◆ Metin Bölümü:
Global Research'tan önemli bir Chossudovsky analizi daha:
ABD kimyasal silah provokasyonunu önceden nasıl planladı?
Tehlikeli kavşak: Suriye savaşı, 3. Dünya Savaşı senaryosuna
giriş mi?
Michel Chossudovsky
Global Research
“Özgürleştirici [aynen
böyle] güçlerin eyleminin kolaylaştırılması amacıyla (…) bazı temel kişilerin
tasfiye edilmesi için özel bir çaba gösterilmelidir. (…) ayaklanma ve müdahale
sürecinin başlarında gerçekleştirilmelidir, (…)
Suriye'de karışıklıklara devam
edilmesi yönünde siyasi bir karar varıldıktan sonra CIA hazırlık yapmıştır ve
SIS (MI6) bireylerle teması üzerinden çalışarak küçük sabotaj ve ani saldırı
olaylarına girişecektir. (…) Bu olaylar Şam'da yoğunlaşmamalıdır (…)”

◆ Yapılacak Görevler:
1. Aşağıdaki kayıtlarda "Helvetica" dizesini içeren bütün satırları toplayınız. Büyük ve küçük harf ayrımı dikkate alınmalıdır.
2. Suriye savaşı ve kimyasal silah provokasyonu üzerine yukarıda yer alan metni kaldığı yerden sürdürünüz.

◆ Gösterilen Bilgiler:
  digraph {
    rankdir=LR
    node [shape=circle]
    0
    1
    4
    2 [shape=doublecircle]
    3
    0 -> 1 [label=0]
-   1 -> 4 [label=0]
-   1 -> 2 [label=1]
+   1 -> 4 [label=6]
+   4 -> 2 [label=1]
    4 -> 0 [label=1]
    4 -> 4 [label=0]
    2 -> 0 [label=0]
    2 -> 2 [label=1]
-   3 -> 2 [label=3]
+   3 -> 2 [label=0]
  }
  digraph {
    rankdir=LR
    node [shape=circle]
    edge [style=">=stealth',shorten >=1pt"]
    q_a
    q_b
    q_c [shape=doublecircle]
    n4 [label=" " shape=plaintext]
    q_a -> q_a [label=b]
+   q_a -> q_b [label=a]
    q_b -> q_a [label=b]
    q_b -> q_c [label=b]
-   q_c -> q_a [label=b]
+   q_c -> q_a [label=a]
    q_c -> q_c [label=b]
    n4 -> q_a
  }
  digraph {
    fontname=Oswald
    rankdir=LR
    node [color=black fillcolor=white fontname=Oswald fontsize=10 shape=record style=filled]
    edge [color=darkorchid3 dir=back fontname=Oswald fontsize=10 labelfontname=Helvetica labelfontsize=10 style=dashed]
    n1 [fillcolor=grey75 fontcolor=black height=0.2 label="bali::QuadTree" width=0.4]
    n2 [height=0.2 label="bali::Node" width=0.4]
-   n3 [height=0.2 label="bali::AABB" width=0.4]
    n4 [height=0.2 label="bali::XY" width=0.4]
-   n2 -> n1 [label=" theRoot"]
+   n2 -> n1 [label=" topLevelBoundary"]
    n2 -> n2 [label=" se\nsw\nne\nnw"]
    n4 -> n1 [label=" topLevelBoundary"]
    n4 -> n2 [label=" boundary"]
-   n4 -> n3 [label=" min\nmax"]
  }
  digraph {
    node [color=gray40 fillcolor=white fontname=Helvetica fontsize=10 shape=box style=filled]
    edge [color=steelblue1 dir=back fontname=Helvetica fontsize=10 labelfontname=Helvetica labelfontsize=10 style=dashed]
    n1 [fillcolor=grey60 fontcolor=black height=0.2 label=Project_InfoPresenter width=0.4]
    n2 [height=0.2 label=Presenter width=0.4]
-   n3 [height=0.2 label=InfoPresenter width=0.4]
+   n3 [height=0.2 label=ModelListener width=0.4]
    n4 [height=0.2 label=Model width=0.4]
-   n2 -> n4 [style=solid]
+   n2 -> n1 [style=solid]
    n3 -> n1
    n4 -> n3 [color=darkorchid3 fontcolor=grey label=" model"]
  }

◆ Yanıt Listesi:
1.
    edge [color=darkorchid3 dir=back fontname=Oswald fontsize=10 labelfontname=Helvetica labelfontsize=10 style=dashed]
    node [color=gray40 fillcolor=white fontname=Helvetica fontsize=10 shape=box style=filled]
    edge [color=steelblue1 dir=back fontname=Helvetica fontsize=10 labelfontname=Helvetica labelfontsize=10 style=dashed]

2.
Daha ileride: “gerekli derecede
korku (…) sınır olayları ve (hazırlanmış) sınır çatışmaları, müdahale için bir
gerekçe sağlayacaktır (…) CIA ve SIS [MI6] gerilimi arttırmak için hem
psikolojik alanda hem de eylem alanında kapasitelerini kullanmalıdır.” (Sızdırılan
ortak ABD-İngiltere istihbarat belgesi, Londra ve Washington, 1957)
Suriye, Ortadoğu'da
stratejik bir yer işgal etmektedir. Suriye'ye karşı savaş, askeri girişimlere
dair yol haritasının bir parçasıdır. Bu, yalnızca İran'a değil, aynı zamanda
Rusya ve Çin'e karşı yöneltilmiş daha geniş bir ABD-NATO-İsrail askeri
gündeminin ayrılmaz bir parçasıdır. Dahası, Ortadoğu-Orta Asya petrol
rezervleri ve stratejik petrol ve doğalgaz boru hatları üzerine kontrol tesis
etmeye dayanan genişletilmiş bir askeri gündemin parçasıdır.
Ortadoğu, Kuzey Afrika,
Sahraaltı Afrika ve Orta Asya'da geniş bir savaş sürecinin ve ülkeler düzeyinde
siyasi istikrarsızlaştırmanın bir bileşenidir.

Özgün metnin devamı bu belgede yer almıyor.